Le mouvement démarre ce mardi et de façon répétée. Et nous passerons à cinq
jours de grève sans service minimum, dans les jours à venir si le gouvernement ne réagit pas », annonçait Adolphe Houssou,
coordonnateur de l’intersyndicale des ressources humaines en santé. Le droit
des citoyens à la santé semble déjà bafoué. Depuis hier ils sont passés à l’offensive en mettant leurs injonctions
en application sur l’ensemble du territoire national. Durant 72h, les hôpitaux seront
morts sans même service minimum. Même si les points revendicatifs de ces
derniers étaient légitimes ce ne serait inacceptable
de croire à une telle décision de l’intersyndicale qui semble fabriquer des morts dans le rang de la population
béninoise. Et maintenant, il ne sera pas exagérer de croire à une très mauvaise
politique de ces praticiens hospitaliers. Puisque, sur six points revendicatifs
au départ, il ne reste que deux points à satisfaire par le gouvernement dixit Aboubakar
Moufalilou, directeur de cabinet du ministère de la santé publique hier sur un
plateau de télévision. Ainsi, si tant est qu’il reste seulement deux points à
satisfaire par le gouvernement, l’on ne comprend point une telle agitation de
ces praticiens hospitaliers. Car, si les deux points restant étaient une
question d’arriéré sur leur salaire, ce serait un peu compréhensif.

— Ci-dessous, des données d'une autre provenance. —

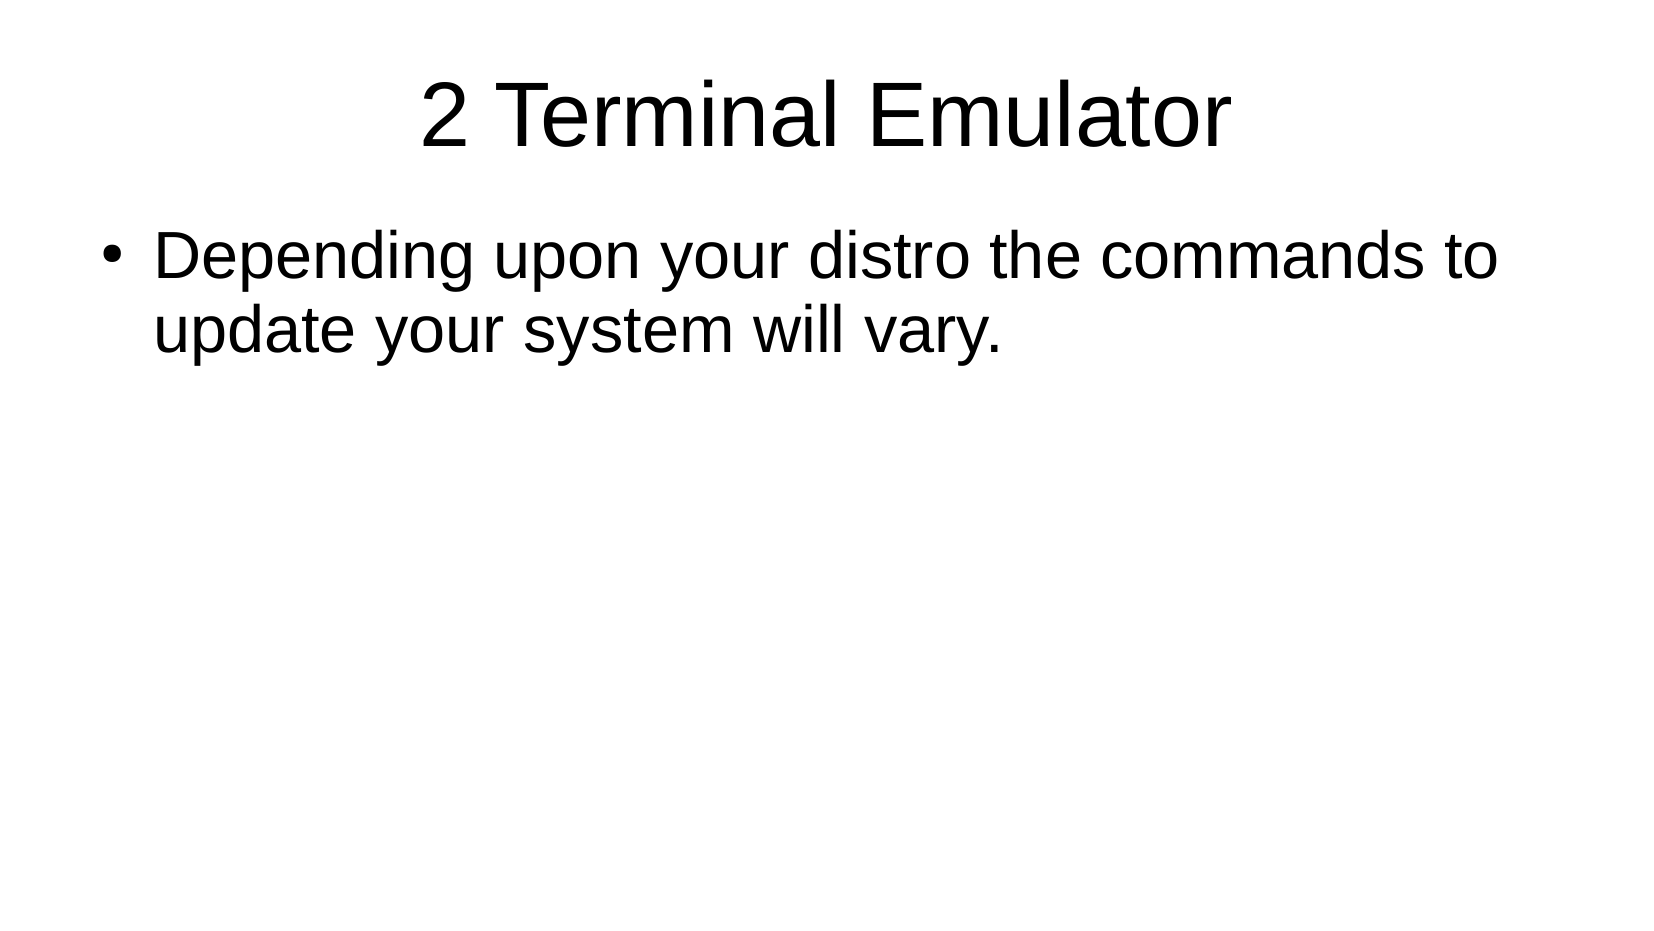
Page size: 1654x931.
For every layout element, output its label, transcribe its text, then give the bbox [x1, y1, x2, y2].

list Depending upon your distro the commands to update your system will vary. [82, 217, 1571, 758]
title 2 Terminal Emulator [82, 37, 1571, 193]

Mais, c’est
plutôt à cause d’une simple indemnité de
logement et autres. Dans c es conditions, c’est dire que ces praticiens hospitaliers
semblent violer leur serment et penseraient jouer sur la vie des pauvres malades
béninois afin de bénéficier de leur prime de logement. Trop c’est trop, le
gouvernement aura laissé trop aller. Le zèle et la passion de ces praticiens
hospitaliers fait de ces différents
mouvements de débrayage sans service minimum une véritable machine à fabriquer
des inanimés et seraient inscrits peut-être dans une logique de déstabiliser le
régime en place en se souciant moins de la vie des pauvres malades béninois.